PyTorch implementation of Concrete Dropout
This repository provides an implementation of the theory described in the Concrete Dropout paper. The code provides a simple PyTorch interface which ensures that the module can be integrated into existing code with ease.
- Python 3.6+
- MIT License
Obtaining reliable uncertainty estimates is a challenge which requires a grid-search over various dropout probabilities - for larger models this can be computationally prohibitive. The Concrete Dropout paper suggests a novel dropout variant which improves performance and yields better uncertainty estimates.
Concrete Dropout uses the approach of optimising the dropout probability
through gradient descent in order to minimise an objective wrt. that
parameter. Dropout can be viewed as as an approximating distribution to
the posterior, q(w)
. Using this interpretation it is possible to add a
regularisation term to the loss function which is dependant on the KL
Divergence, KL[q(w)||p(w)]
; this ensures that the posterior does not
deviate too far from the prior. As is often the case, the KL Divergence
is computationally intractable and as such an approximation is developed -
details of this can be seen in equations [2-4] in the paper.

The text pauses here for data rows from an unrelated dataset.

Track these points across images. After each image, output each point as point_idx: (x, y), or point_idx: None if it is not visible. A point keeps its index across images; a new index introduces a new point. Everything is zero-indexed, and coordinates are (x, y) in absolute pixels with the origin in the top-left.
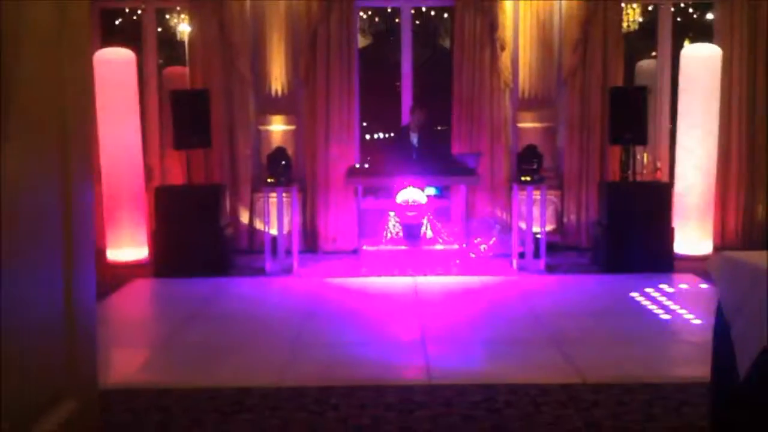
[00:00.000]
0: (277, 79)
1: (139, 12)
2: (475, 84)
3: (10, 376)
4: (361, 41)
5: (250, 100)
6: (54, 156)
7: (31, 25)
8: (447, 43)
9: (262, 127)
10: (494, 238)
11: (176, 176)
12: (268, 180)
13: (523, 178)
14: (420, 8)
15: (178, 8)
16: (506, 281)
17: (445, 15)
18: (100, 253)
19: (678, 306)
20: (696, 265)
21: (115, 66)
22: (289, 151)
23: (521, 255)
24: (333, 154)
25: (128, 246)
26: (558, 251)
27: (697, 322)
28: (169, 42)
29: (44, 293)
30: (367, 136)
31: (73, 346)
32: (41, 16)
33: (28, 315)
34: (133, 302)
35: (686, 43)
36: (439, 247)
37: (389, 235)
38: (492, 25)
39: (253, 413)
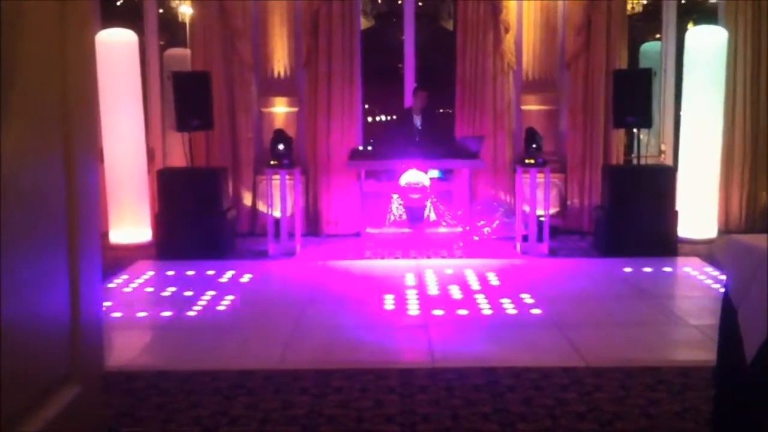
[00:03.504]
0: (279, 61)
1: None
2: (478, 67)
3: (13, 359)
4: (364, 23)
5: (251, 83)
6: (57, 137)
7: (32, 5)
8: (450, 26)
9: (264, 110)
10: (497, 221)
11: (178, 158)
12: (271, 162)
13: (526, 161)
14: None
15: None
16: (509, 264)
17: None
18: (103, 235)
19: (682, 289)
20: (700, 249)
21: (116, 48)
22: (291, 134)
23: (524, 238)
24: (335, 137)
25: (131, 228)
26: (560, 234)
27: (701, 305)
28: (170, 24)
29: (49, 277)
30: (370, 119)
31: (77, 330)
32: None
33: (32, 298)
34: (136, 284)
35: (690, 26)
36: (442, 230)
37: (392, 217)
38: (495, 7)
39: (254, 396)
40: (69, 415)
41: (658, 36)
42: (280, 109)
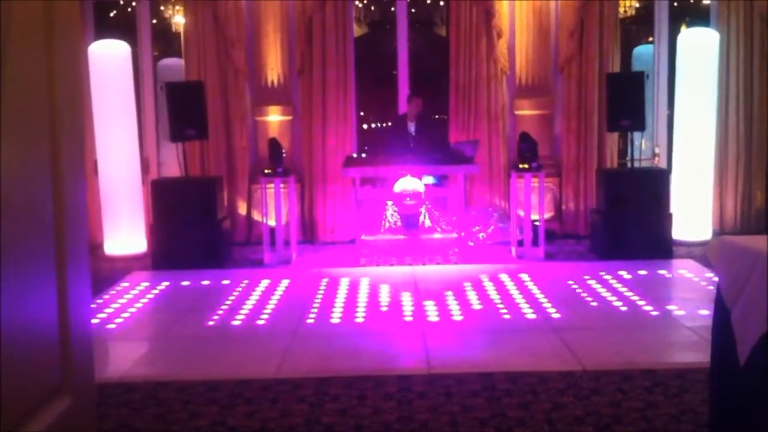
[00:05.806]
0: (273, 70)
1: (134, 4)
2: (472, 72)
3: (2, 372)
4: (357, 30)
5: (245, 91)
6: (44, 151)
7: (17, 17)
8: (443, 32)
9: (258, 118)
10: (492, 227)
11: (173, 169)
12: (266, 171)
13: (521, 166)
14: None
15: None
16: (505, 269)
17: (441, 3)
18: (98, 246)
19: (677, 292)
20: (695, 251)
21: (110, 59)
22: (286, 142)
23: (520, 243)
24: (330, 144)
25: (126, 239)
26: (556, 239)
27: (697, 307)
28: (164, 34)
29: (37, 289)
30: (365, 126)
31: (67, 342)
32: (29, 9)
33: (21, 311)
34: (132, 295)
35: (683, 28)
36: (437, 236)
37: (387, 224)
38: (488, 12)
39: (251, 405)
40: (60, 427)
41: (650, 39)
42: (275, 117)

In typical dropout the probability is modelled as a Bernoulli random variable - unfortunately this does not play well with the re-parameterisation trick which is required to calculate the derivative of the objective. To allow the derivative to be calculated, a continous relaxation of the discrete Bernoulli distribution is used - specifically the Concrete distribution relaxation. This has a simple parameterisation which reduces to a simple sigmoid distribution as seen in equation [5].
Through use of the Concrete relaxation it is now possible to compute the derivatives of the objective with help from the re-parameterisation trick and optimise the dropout probability through gradient descent.
An example of ConcreteDropout
has been implemented in
mnist_example.py
- this example can be run with:
python3 mnist_example.py
@misc{gal2017concrete,
title={Concrete Dropout},
author={Yarin Gal and Jiri Hron and Alex Kendall},
year={2017},
eprint={1705.07832},
archivePrefix={arXiv},
primaryClass={stat.ML}
}